As Eleições Gerais de 2026 vão exigir dos candidatos e dos diretórios do União Brasil ainda mais atenção na hora da prestação de contas ao Tribunal Superior Eleitoral (TSE). Isso se dá pelo fato de o partido estar disputando o pleito dentro de uma federação partidária com o Progressistas. Confira aqui as regras e os procedimentos para uma campanha tranquila e transparente:
REGRA ÚNICA DE CONDUTA
Qualquer que seja a origem do dinheiro ele precisa ser rateado. Cada candidatura contrata a sua cota-parte, paga pela própria conta e escritura na própria prestação de contas.

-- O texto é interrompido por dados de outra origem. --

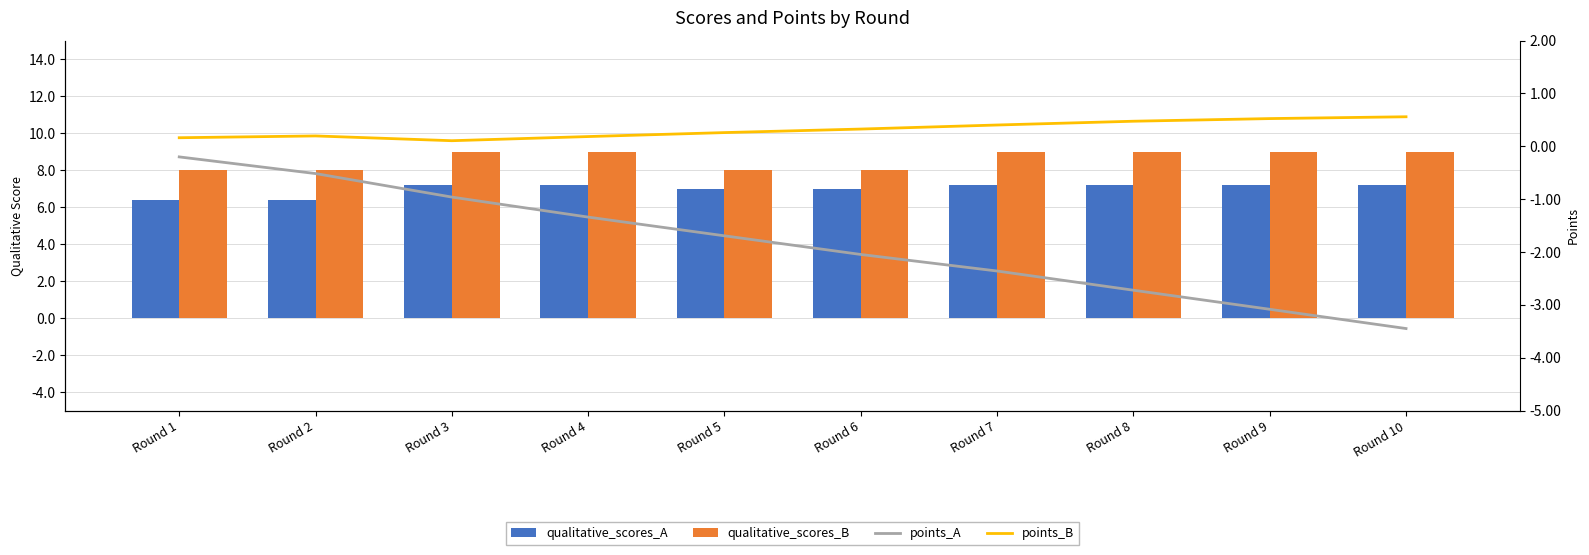

At how many categories does at least one series exceed 0?

10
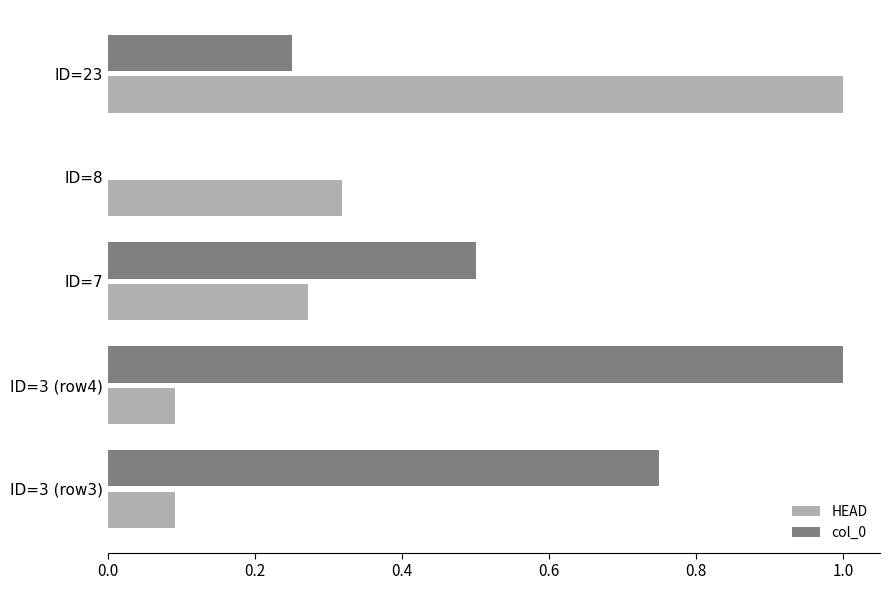

At which category is the sum across all series the highest?

ID=23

De acordo com o artigo 38, § 2º, da Lei nº 9.504/1997, quando o material impresso veicular propaganda conjunta de diversos candidatos, os gastos relativos a cada um deles deverão constar da respectiva prestação de contas, ou apenas naquela relativa ao que houver arcado com os custos.
A REGRA VALE PARA OS DOIS TIPOS DE RECURSO
No caso dos recursos públicos, a regra é clara: é expressamente proibido usar o Fundo Especial de Financiamento de Campanha (FEFC) e o Fundo Partidário para custear a cota-parte do candidato de outro partido. Não há alternativa ao rateio.
Sem coligação proporcional desde a EC nº 97/2017, esses candidatos são sempre não coligados entre si. Arts. 17, § 2º, e 19, § 7º, da Res.-TSE nº 23.607/2019, na redação da Res.-TSE nº 23.752/2026, que alcança expressamente a doação estimável em dinheiro.
No caso dos recursos privados, o advogado do União Brasil, Fabrício Medeiros, alerta que “embora o rateio seja lícito, não é aconselhável porque o custo dessa escolha recai sobre as duas campanhas (art. 15, III, da Res.-TSE nº 23.607/2019)”.
O valor consome o limite de gastos de quem recebe, e o excesso rende multa equivalente a 100% da quantia excedente.
A operação exige, então, constar da prestação de contas respectiva de cada candidatura ou, nos termos do art. 38, § 2º, da Lei nº 9.504/1997, apenas naquela relativa a quem houver arcado com os custos.
Além disso, a nota fiscal única, emitida no CNPJ de uma só campanha, transfere a quem pagou o ônus de demonstrar que nenhum centavo saiu da conta de recursos públicos. Rateando, esse ônus simplesmente não nasce.
COMO PROCEDER
Fixe um critério objetivo de rateio — espaço ocupado no material ou número de candidatos — e formalize por escrito antes da contratação.
Exija da gráfica documento fiscal idôneo em separado, emitido no CNPJ de cada campanha, no valor exato da respectiva cota-parte.
Pague pela conta bancária da própria campanha. Nada de um pagar o todo e acertar por fora depois.
Lance a despesa como gasto próprio com propaganda no sistema de prestação de contas e confira o impacto no seu limite de gastos.
No papel impresso, informe o CNPJ de quem confeccionou e de quem contratou, além da tiragem, conforme o art. 38, § 1º, da Lei nº 9.504/1997.
Guarde o orçamento, o contrato de rateio e os comprovantes de pagamento até o trânsito em julgado das contas.
O QUE ACONTECE SE UM PAGA PELO OUTRO
Com dinheiro privado, o gasto vira doação estimável em dinheiro (art. 35, § 8º, da Res.-TSE nº 23.607/2019) e precisa ser registrado nas contas de quem pagou e de quem se beneficiou.
Com dinheiro público, soma-se o recebimento por fonte vedada, a devolução ao Tesouro Nacional, o reconhecimento de irregularidade grave com desaprovação das contas e risco de representação do art. 30-A da Lei nº 9.504/1997.
A única exceção é na hipótese de partidos políticos que integram uma Federação.
Fabrício Medeiros lembra o que os candidatos precisam ter em mente: “A Justiça não fiscaliza o papel, fizcaliza quem pagou por ele.”